[Ukfreebsd] "green" HDDs

Tim Borgeaud tim at syntheticmoon.co.uk
Wed Jan 12 09:38:41 GMT 2011


Frank Shute wrote:
> On Tue, Jan 11, 2011 at 01:15:26PM +0000, Tim Borgeaud wrote:
>>
>> Despite the fact that green credentials of these drives may be 
>> questionable, I think that in typical usage there are some definite 
>> benefits.
>>
>> As far as I can tell, the performance of the somewhat slower spinning 
>> (5400 rpm) drives is not really that terrible at all. I believe that the 
>> slower spinning drives compare poorly in terms of random access, but 
>> overall there isn't a huge difference (at least not between similarly 
>> priced drives).
> 
> If the disk is parked, then I can imagine that reads or writes are
> going to be slow; I'm assuming that it has to be run up to full speed
> before it can be written too.
> 

Indeed. A disk that is spun down frequently is much more likely to show 
some large disadvantages performance wise, in most applications, compared 
to a disk run at full speed all the time. However, I was under the 
impression that the power savings features of these green disks don't 
geneally involve the disks spinning down and sleeping automatically but 
are centered around two features:

1) Automatic parking of the heads after a short (too short in my opinion) 
time. This, apparently causes slightly less drag on the platters and saves 
a little bit of power while the disk idles. It may also be accompanied by 
some non-mechanical power savings changes.

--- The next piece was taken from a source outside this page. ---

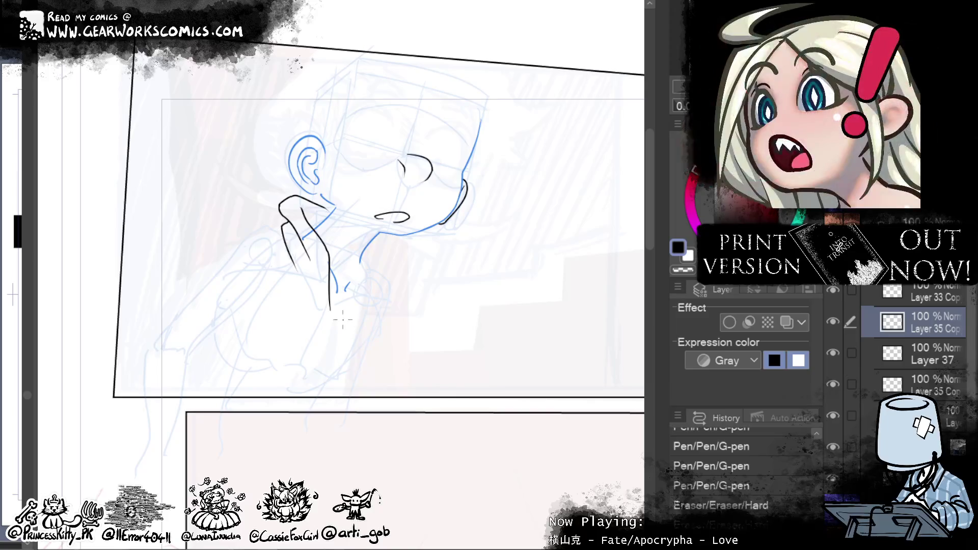
{"action": "key", "text": "ctrl+z"}
{"action": "left_click_drag", "start_coordinate": [282, 222], "coordinate": [296, 323]}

The cost is the extra time it takes the heads to swing back over the where 
the data is located. However, perhaps the larger problem is where there 
are relatively periodic access separated by more than the timeout, causing 
a continuous cycle of head parking/unparking.

2) A possible automatic lowering of the spin speed while idle, such that 
the disk does have to speed up again for access but can do so relatively 
quickly.


If the disks are spun down, either due to disk firmware or due to a 
standard OS utility (such as ataidle), I suspect that the timeout will be 
set to a much larger value than a few seconds.